# [Exercise requirements]
**A)** From the P90 pickup thread, reproduce everything from "## MarkusV (Sep" down to "(Jun 19, 2013)".
**B)** List every username that appears in a post header of the P90 pickup thread, together with the date shown beside it.

# [Excerpted passage]
────────
I've tried numerous GFS pickups over the years, from their Filtron copies, Tele inspired, and Humbucker styled and none of them lasted very long in my guitars. None of them produced the sound I was looking for or lived up to the hype or description on their web page. It comes back to the old adage "You get what you pay for".


----------



## MarkusV (Sep 24, 2009)

P90s in my opinion are hard to mess up.
They are supposed to be unrefined and raunchy 
I have a set of el cheapo bez dez ones in a tele and they rock


----------



## nnieman (Jun 19, 2013)

MarkusV said:


> P90s in my opinion are hard to mess up.
> They are supposed to be unrefined and raunchy
> I have a set of el cheapo bez dez ones in a tele and they rock


I agree 100%

I bought some inexpensive ones from ebay in a humbucker casing that resembled a p94....they were definitely single coils (hummed) but they sounded awesome and fat like a p90 should.

Nathan


----------



## DavidP (Mar 7, 2006)

FWIW, I've tried a variety of HB-sized P90s over years: including Seymour Duncan Phat Cats, Bare Knuckle Mississippi Queen, and GFS Dream/Mean/Surf 90s in the neck of my main player Tele. What is staying in there, given my desire for some clarity/grit over mud and bridge/neck mix, is the Surf 90, and I would not hesitate using a Mean/Dream 90 over the others. The Dream/Mean 90- also pairs nicely with a conventional bridge HB (Reverend did this for a while). YMMV, of course. Got a tech friend who also swears by their conventional size vintage wind P90s -- I heard a pair in a WildKat and they blew away the stock pickups.
────────
# [Information supplied]
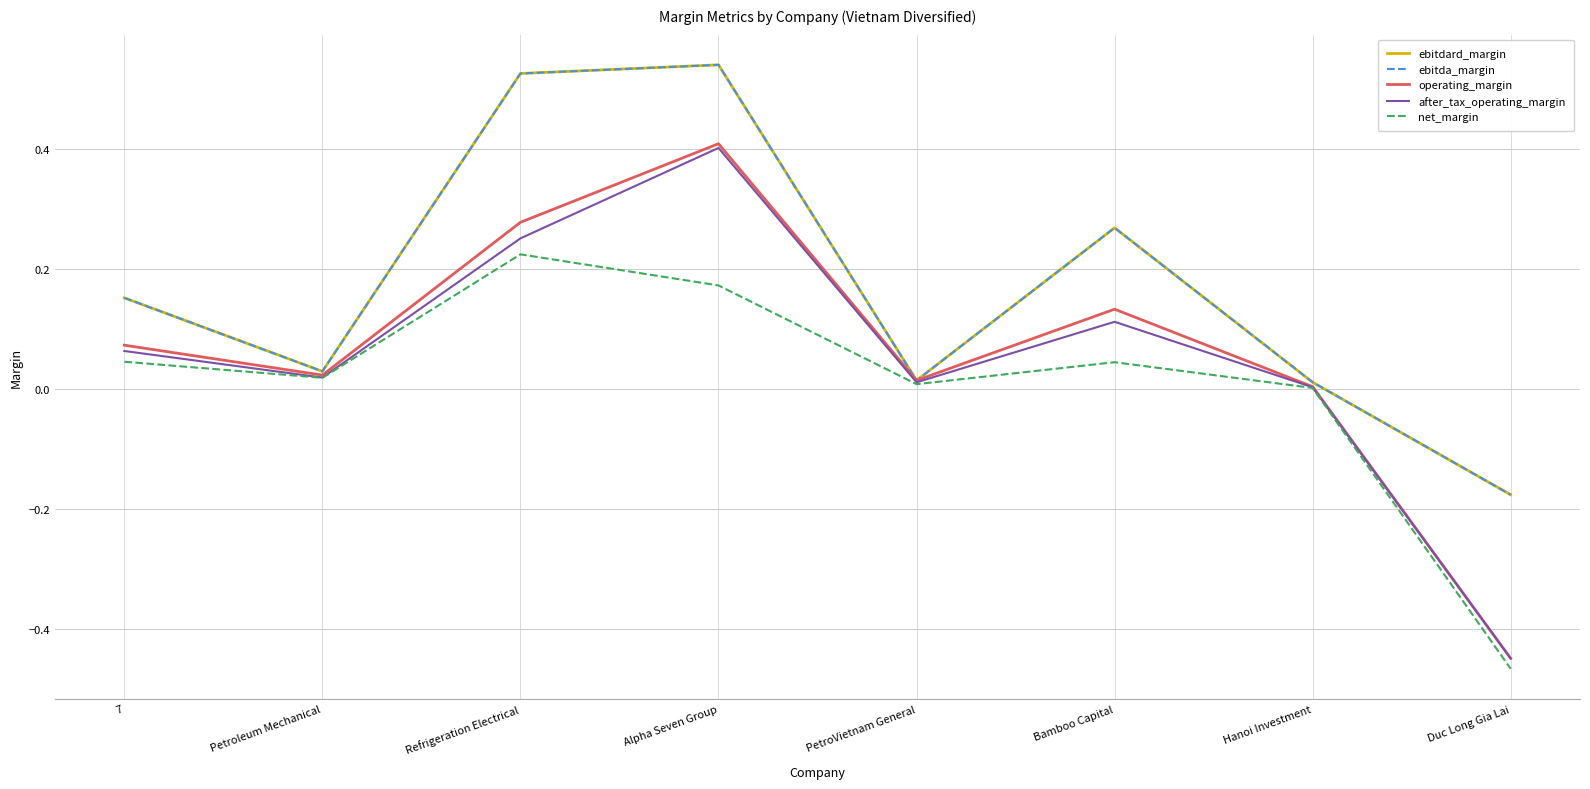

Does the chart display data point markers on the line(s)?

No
────────
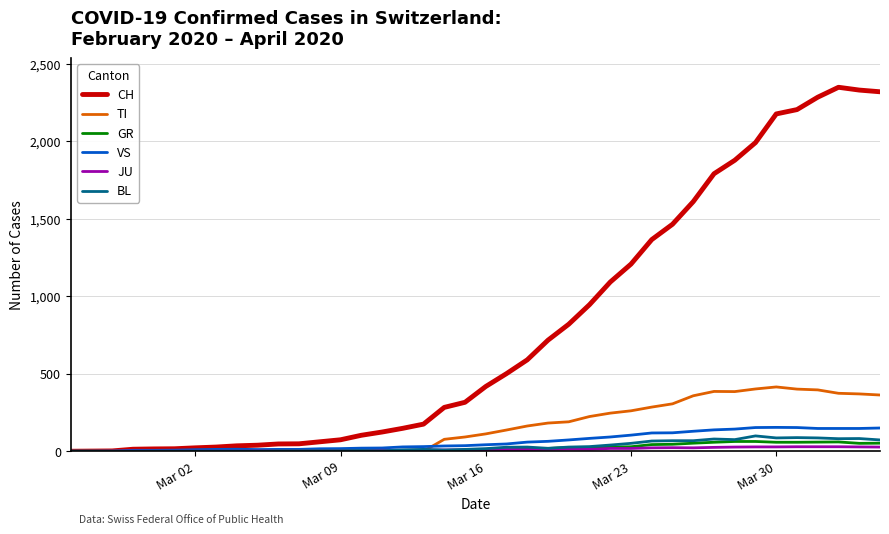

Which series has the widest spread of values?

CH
────────
# [Replies]
**A)**
## MarkusV (Sep 24, 2009)

P90s in my opinion are hard to mess up.
They are supposed to be unrefined and raunchy 
I have a set of el cheapo bez dez ones in a tele and they rock


----------



## nnieman (Jun 19, 2013)

**B)**
MarkusV (Sep 24, 2009)
nnieman (Jun 19, 2013)
DavidP (Mar 7, 2006)